The one thing that's sadly obvious about the Vinton Street district is that many of the businesses don't seem to be well organized or keep regular hours. There are quite a few shops whose business lines don't seem to be clear, kind of antique cum collectable cum kind-of-everything shops. Several storefronts appear to have turned over quite recently.




Throughout our journey today, we'll see, unfortunately, many "closed" signs, empty bays ...



... and even a few totally vacant storefronts. :(



More commonly, there are a number of business whose status is unknown, meaning signs of something recently going on inside, signs outside, well maintained facades, but no actual lights or activity inside, and this is Saturday afternoon, the most busy shopping time there is!

However ... There are many which are indeed open for business and doing business!






Not just Snow Cones, but {pause -- deep breath} Hawaiian Snow Cones! :)

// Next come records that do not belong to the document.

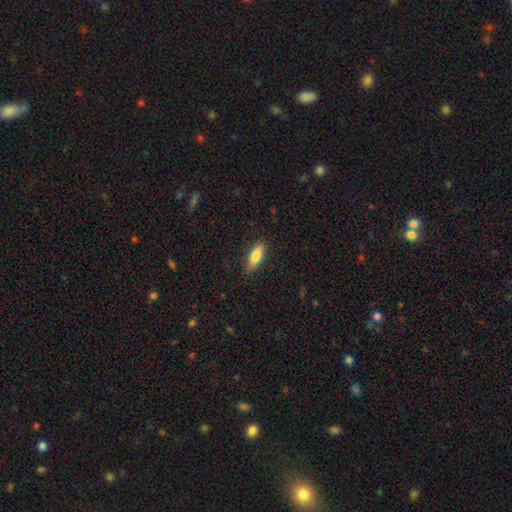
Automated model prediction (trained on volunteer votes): Smooth or featured?
  - smooth: 81% *
  - featured or disk: 12%
  - star or artifact: 7%
How rounded?
  - in between: 70% *
  - cigar-shaped: 28%
  - round: 2%
Merging?
  - none: 83% *
  - minor disturbance: 13%
  - major disturbance: 3%
  - merger: 1%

They were just setting up their snow cone machine as I wandered by. Actually, a Hawaiian Snow Cone sounded good. It was getting quite warm. However, I was juggling two cameras, purse, notebook, so it wasn't really practical at this time.

Heading west by southwest, we cross 17th St.

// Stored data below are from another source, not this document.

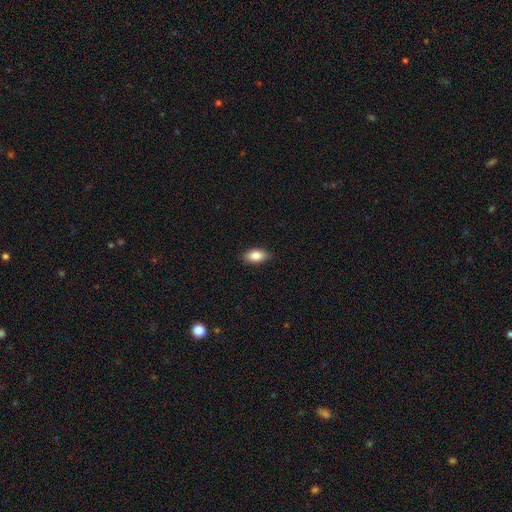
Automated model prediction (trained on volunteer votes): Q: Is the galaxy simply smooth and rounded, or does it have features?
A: smooth — 85%.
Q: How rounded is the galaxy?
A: in between — 91%.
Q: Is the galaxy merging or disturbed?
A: none — 87%.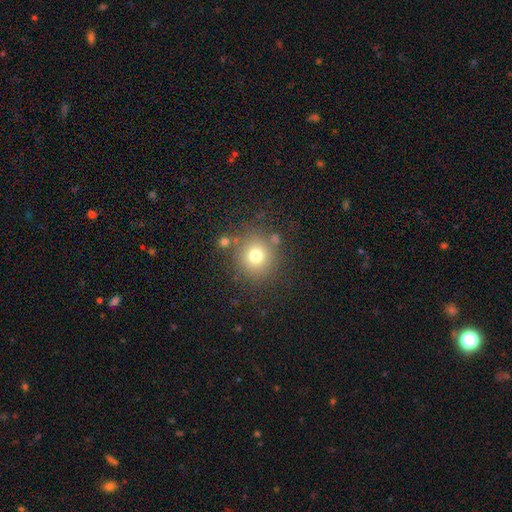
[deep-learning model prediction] The model was most divided on "smooth or featured": smooth: 74%, star or artifact: 14%, featured or disk: 11%. More confident: how rounded — round (89%); merging — none (79%).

The prototypical corner bar ...





... right on the corner! :)



Across the street from a photo studio and a moneychanger, both active and well-maintained storefronts.

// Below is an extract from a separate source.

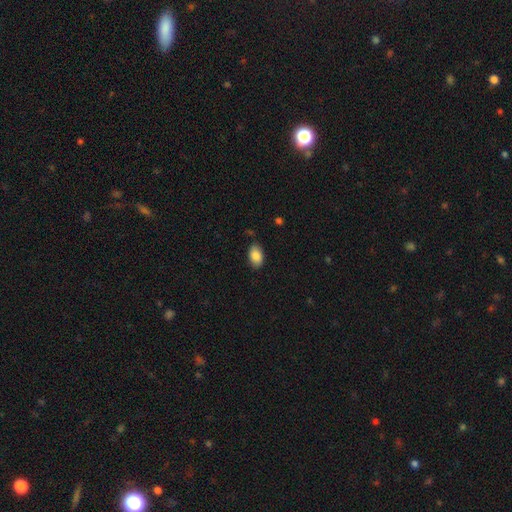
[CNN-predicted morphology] Smooth or featured: smooth — 87% (star or artifact — 7%)
How rounded: in between — 91% (round — 8%)
Merging: none — 84% (minor disturbance — 13%)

Also across the street from Mario's, whatever Mario does, and another meat market.






"Warm Beer, Lousy Food, Bad Service!"

Hey, I didn't say that, I'm just quoting what the sign says! :)

Yes, viewers, the good old greaso-spoono neighborhood diner is alive and well on Vinton Street! Louie M's Burger Lust is the unquestionable anchor of the Vinton Street business community.




Some of the regulars have a nickname for the place, sounds demeaning, but it's said affectionately. If you can't figure it out, I'll give you a hint -- form an anagram of the letters in "lust". :)





The Enigma Building ...

I know there's a "Rest Of The Story" behind this building at 1724. It's obviously well-maintained with a lot of recent TLC, but there's no sign outside, other than the address, no obvious activity inside, and no clue as to what goes on behind the stark white and chestnut facade.

Update: A viewer has noted that this is the South Side Turner Hall, a social hall, not unlike the Sokol Hall.


My guess is that this building is an old theater ...


... but the frontage is only about 25 feet or so, making for a very small theater if that's what it once was.


... yes, I googled, came up with the current owner, and a vague reference to a tavern on this corner, long before this building, however. I would estimate that this building is 1930-ish, post-depression, but pre-war, due to the Deco styling, with a hint of Moderne, particularly around the marquee, which may have been an afterthought.


Oh well ... we wander on ...


Residential And Commercial! Yeah, uh, okay ...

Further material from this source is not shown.